● INFORMATION SHOWN
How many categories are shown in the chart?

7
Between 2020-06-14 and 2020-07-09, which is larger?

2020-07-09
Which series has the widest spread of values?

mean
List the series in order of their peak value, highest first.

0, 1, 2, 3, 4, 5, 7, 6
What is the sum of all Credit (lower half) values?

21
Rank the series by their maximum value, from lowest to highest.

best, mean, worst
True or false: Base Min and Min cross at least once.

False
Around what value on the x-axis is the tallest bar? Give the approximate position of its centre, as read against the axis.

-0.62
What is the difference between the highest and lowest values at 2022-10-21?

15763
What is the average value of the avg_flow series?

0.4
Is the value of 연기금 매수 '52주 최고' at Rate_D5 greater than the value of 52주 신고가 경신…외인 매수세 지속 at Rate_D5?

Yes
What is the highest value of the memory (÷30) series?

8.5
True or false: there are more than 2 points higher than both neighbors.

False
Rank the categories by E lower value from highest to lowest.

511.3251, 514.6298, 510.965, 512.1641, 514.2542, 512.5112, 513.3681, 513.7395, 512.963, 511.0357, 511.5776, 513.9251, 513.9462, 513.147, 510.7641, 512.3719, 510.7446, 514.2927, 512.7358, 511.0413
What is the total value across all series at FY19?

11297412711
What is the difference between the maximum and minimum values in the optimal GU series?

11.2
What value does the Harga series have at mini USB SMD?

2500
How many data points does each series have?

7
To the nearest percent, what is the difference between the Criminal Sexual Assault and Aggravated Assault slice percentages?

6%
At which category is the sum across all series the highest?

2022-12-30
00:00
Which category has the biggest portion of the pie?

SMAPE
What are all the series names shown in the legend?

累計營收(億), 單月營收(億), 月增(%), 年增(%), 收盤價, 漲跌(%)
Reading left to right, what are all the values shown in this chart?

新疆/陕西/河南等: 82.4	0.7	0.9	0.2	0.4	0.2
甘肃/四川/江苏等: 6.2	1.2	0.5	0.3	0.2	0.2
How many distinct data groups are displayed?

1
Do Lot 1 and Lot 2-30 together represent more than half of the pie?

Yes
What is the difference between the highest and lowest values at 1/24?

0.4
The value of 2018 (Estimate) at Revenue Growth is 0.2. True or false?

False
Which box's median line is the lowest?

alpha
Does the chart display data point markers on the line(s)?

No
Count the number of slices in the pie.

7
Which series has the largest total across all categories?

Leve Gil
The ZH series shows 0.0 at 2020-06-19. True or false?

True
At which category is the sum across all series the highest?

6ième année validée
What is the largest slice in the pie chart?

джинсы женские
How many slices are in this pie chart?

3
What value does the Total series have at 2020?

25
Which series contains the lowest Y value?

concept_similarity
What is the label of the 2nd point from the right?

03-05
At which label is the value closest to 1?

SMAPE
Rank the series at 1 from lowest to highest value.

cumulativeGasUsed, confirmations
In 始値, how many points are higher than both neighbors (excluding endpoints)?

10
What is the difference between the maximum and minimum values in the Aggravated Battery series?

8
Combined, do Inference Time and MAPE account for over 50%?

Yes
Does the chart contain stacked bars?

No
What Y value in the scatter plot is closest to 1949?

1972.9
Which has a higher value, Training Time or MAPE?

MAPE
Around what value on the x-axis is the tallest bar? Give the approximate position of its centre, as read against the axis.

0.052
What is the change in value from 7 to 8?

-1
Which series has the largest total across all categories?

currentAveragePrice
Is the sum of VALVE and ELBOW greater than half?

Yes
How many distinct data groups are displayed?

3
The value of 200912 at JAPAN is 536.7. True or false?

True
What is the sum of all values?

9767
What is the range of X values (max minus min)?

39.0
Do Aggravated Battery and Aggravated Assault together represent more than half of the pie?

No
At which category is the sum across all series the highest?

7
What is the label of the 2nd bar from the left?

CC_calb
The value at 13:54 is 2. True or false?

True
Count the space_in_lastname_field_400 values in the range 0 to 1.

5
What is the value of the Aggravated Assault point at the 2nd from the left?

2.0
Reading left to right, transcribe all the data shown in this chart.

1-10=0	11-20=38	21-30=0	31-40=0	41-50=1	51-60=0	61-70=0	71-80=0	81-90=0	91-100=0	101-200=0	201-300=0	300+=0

● WHAT NEEDS TO BE DONE
Copy out the entire listing above, word for word, from its first line to its last.

● SOLUTION
How many categories are shown in the chart?

7
Between 2020-06-14 and 2020-07-09, which is larger?

2020-07-09
Which series has the widest spread of values?

mean
List the series in order of their peak value, highest first.

0, 1, 2, 3, 4, 5, 7, 6
What is the sum of all Credit (lower half) values?

21
Rank the series by their maximum value, from lowest to highest.

best, mean, worst
True or false: Base Min and Min cross at least once.

False
Around what value on the x-axis is the tallest bar? Give the approximate position of its centre, as read against the axis.

-0.62
What is the difference between the highest and lowest values at 2022-10-21?

15763
What is the average value of the avg_flow series?

0.4
Is the value of 연기금 매수 '52주 최고' at Rate_D5 greater than the value of 52주 신고가 경신…외인 매수세 지속 at Rate_D5?

Yes
What is the highest value of the memory (÷30) series?

8.5
True or false: there are more than 2 points higher than both neighbors.

False
Rank the categories by E lower value from highest to lowest.

511.3251, 514.6298, 510.965, 512.1641, 514.2542, 512.5112, 513.3681, 513.7395, 512.963, 511.0357, 511.5776, 513.9251, 513.9462, 513.147, 510.7641, 512.3719, 510.7446, 514.2927, 512.7358, 511.0413
What is the total value across all series at FY19?

11297412711
What is the difference between the maximum and minimum values in the optimal GU series?

11.2
What value does the Harga series have at mini USB SMD?

2500
How many data points does each series have?

7
To the nearest percent, what is the difference between the Criminal Sexual Assault and Aggravated Assault slice percentages?

6%
At which category is the sum across all series the highest?

2022-12-30
00:00
Which category has the biggest portion of the pie?

SMAPE
What are all the series names shown in the legend?

累計營收(億), 單月營收(億), 月增(%), 年增(%), 收盤價, 漲跌(%)
Reading left to right, what are all the values shown in this chart?

新疆/陕西/河南等: 82.4	0.7	0.9	0.2	0.4	0.2
甘肃/四川/江苏等: 6.2	1.2	0.5	0.3	0.2	0.2
How many distinct data groups are displayed?

1
Do Lot 1 and Lot 2-30 together represent more than half of the pie?

Yes
What is the difference between the highest and lowest values at 1/24?

0.4
The value of 2018 (Estimate) at Revenue Growth is 0.2. True or false?

False
Which box's median line is the lowest?

alpha
Does the chart display data point markers on the line(s)?

No
Count the number of slices in the pie.

7
Which series has the largest total across all categories?

Leve Gil
The ZH series shows 0.0 at 2020-06-19. True or false?

True
At which category is the sum across all series the highest?

6ième année validée
What is the largest slice in the pie chart?

джинсы женские
How many slices are in this pie chart?

3
What value does the Total series have at 2020?

25
Which series contains the lowest Y value?

concept_similarity
What is the label of the 2nd point from the right?

03-05
At which label is the value closest to 1?

SMAPE
Rank the series at 1 from lowest to highest value.

cumulativeGasUsed, confirmations
In 始値, how many points are higher than both neighbors (excluding endpoints)?

10
What is the difference between the maximum and minimum values in the Aggravated Battery series?

8
Combined, do Inference Time and MAPE account for over 50%?

Yes
Does the chart contain stacked bars?

No
What Y value in the scatter plot is closest to 1949?

1972.9
Which has a higher value, Training Time or MAPE?

MAPE
Around what value on the x-axis is the tallest bar? Give the approximate position of its centre, as read against the axis.

0.052
What is the change in value from 7 to 8?

-1
Which series has the largest total across all categories?

currentAveragePrice
Is the sum of VALVE and ELBOW greater than half?

Yes
How many distinct data groups are displayed?

3
The value of 200912 at JAPAN is 536.7. True or false?

True
What is the sum of all values?

9767
What is the range of X values (max minus min)?

39.0
Do Aggravated Battery and Aggravated Assault together represent more than half of the pie?

No
At which category is the sum across all series the highest?

7
What is the label of the 2nd bar from the left?

CC_calb
The value at 13:54 is 2. True or false?

True
Count the space_in_lastname_field_400 values in the range 0 to 1.

5
What is the value of the Aggravated Assault point at the 2nd from the left?

2.0
Reading left to right, transcribe all the data shown in this chart.

1-10=0	11-20=38	21-30=0	31-40=0	41-50=1	51-60=0	61-70=0	71-80=0	81-90=0	91-100=0	101-200=0	201-300=0	300+=0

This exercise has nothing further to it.